Назавтра нашлась его хозяйка. В питомник приехала на «Победе» отлично одетая женщина, от которой так пахло духами, что, казалось, даже ее автомобиль работал не на бензине, а на духах. Запах этот был настолько силен, что тридцать семь кобелей в клетках подозрительно зашевелили влажными черными ноздрями, когда она прошла в кабинет к начальнику, майору Билибину.

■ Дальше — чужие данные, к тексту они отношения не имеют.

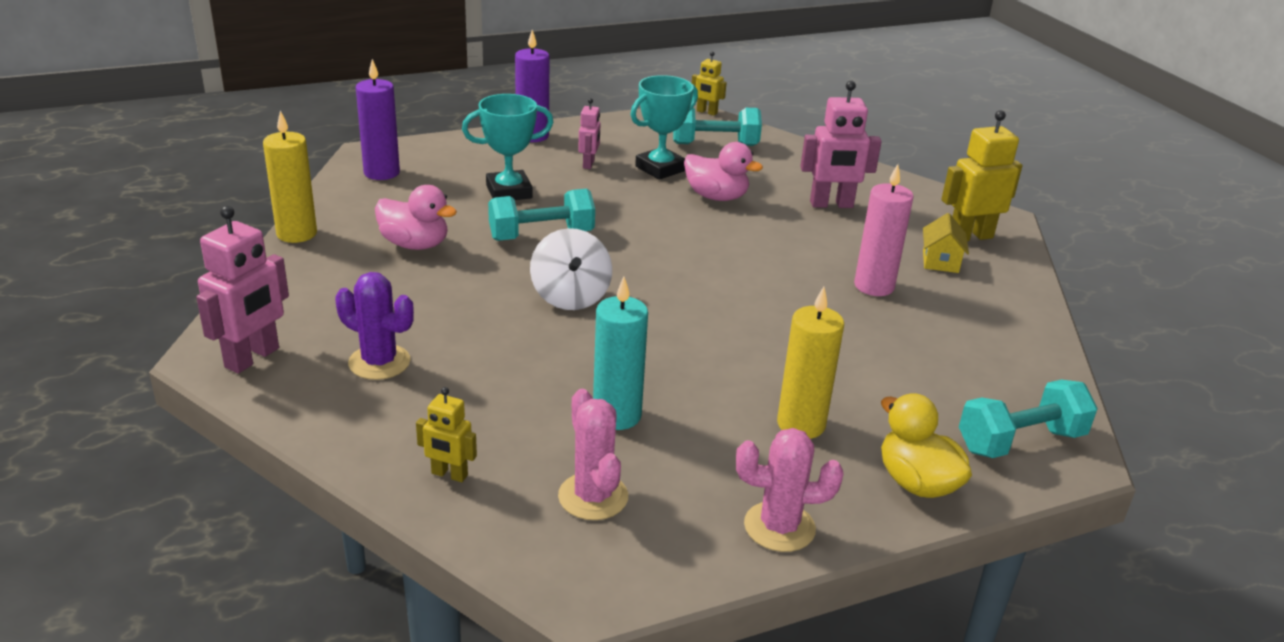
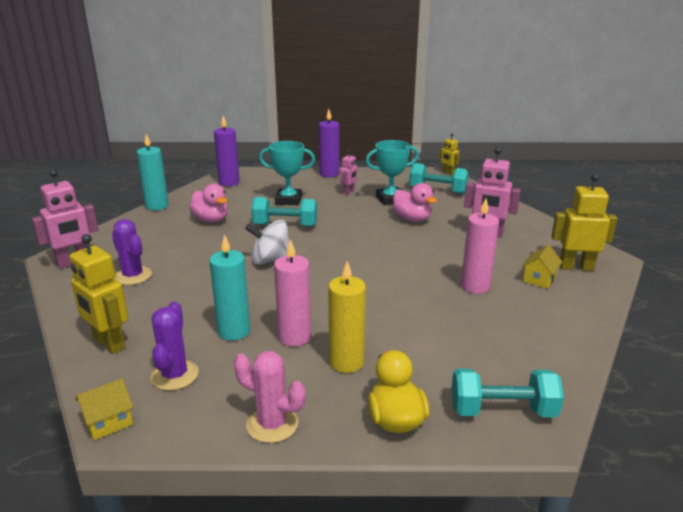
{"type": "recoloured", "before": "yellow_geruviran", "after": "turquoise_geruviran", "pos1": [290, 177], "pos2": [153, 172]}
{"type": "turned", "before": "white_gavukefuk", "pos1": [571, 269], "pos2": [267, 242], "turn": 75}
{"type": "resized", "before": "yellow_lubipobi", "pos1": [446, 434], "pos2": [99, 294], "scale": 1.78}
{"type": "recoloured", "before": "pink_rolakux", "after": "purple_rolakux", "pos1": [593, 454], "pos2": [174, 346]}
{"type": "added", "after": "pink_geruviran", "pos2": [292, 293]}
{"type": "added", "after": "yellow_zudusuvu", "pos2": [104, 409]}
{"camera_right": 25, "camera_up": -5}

Отрекомендовавшись женой капитана первого ранга, она сообщила, что собака, задержанная накануне в поезде, принадлежит ей.

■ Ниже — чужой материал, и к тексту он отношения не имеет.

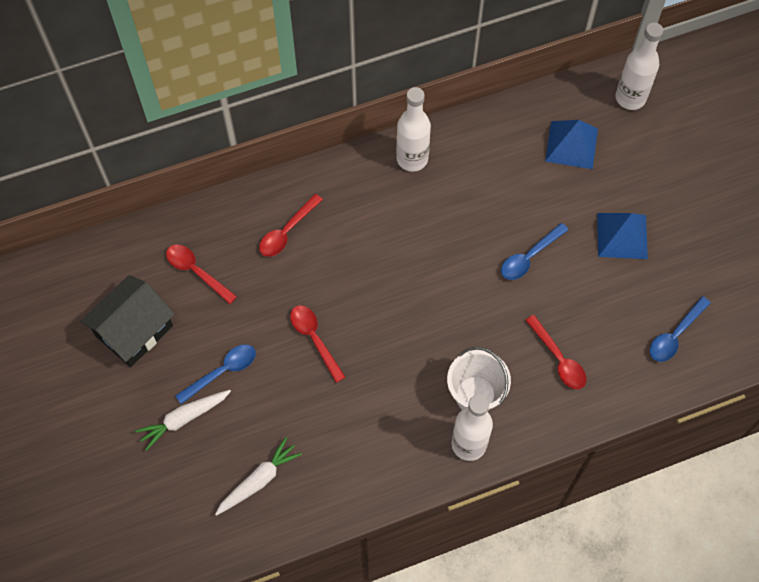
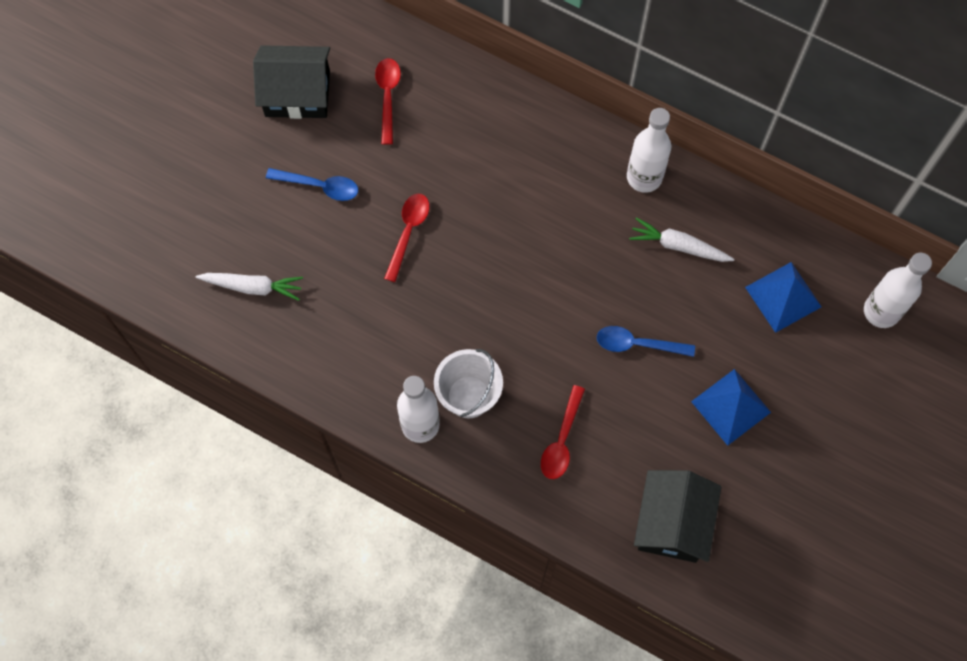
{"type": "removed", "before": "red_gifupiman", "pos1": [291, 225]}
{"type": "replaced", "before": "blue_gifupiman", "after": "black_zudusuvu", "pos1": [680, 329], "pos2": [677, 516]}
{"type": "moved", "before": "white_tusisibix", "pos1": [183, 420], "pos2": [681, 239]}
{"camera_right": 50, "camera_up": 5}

Собачьи документы, родословная были у женщины при себе.

Просмотрев их, Билибин спросил:

– Каким же путем вы его потеряли в вагоне?

– Я его не теряла. Я от него ушла.

Увидев, что Билибин удивленно прищурился, она пояснила:

– Да, ушла совершенно сознательно. Я велела ему лечь под скамью. Он не соизволил послушаться. А когда я замахнулась на него поводком, он бросился на меня. Посудите сами, товарищ майор: мне было стыдно перед пассажирами! Собака, бросающаяся на свою хозяйку…

– Согласно документам, – перебил ее Билибин, – хозяином немецкой овчарки, по кличке Мухтар, является гражданин Колесов А. С.

– Это мой муж.

– Прошу паспорт, – сказал Билибин.

Женщина Билибину не понравилась. Ему было не по душе, что она сразу заявила о своем браке с капитаном первого ранга. Билибин не терпел, когда на него пытались воздействовать чинами и званиями. Вообще, эта женщина не понравилась ему всем, даже тем, что на нее бросилась собственная собака. А если майору Билибину кто-нибудь не нравился, то он становился таким отчаянным формалистом и чиновником, что его самого тошнило от этого, но сдержаться у него не хватало сил.

– Гражданин Колесов А. С. действительно является вашим мужем, сказал Билибин, отдавая ей паспорт.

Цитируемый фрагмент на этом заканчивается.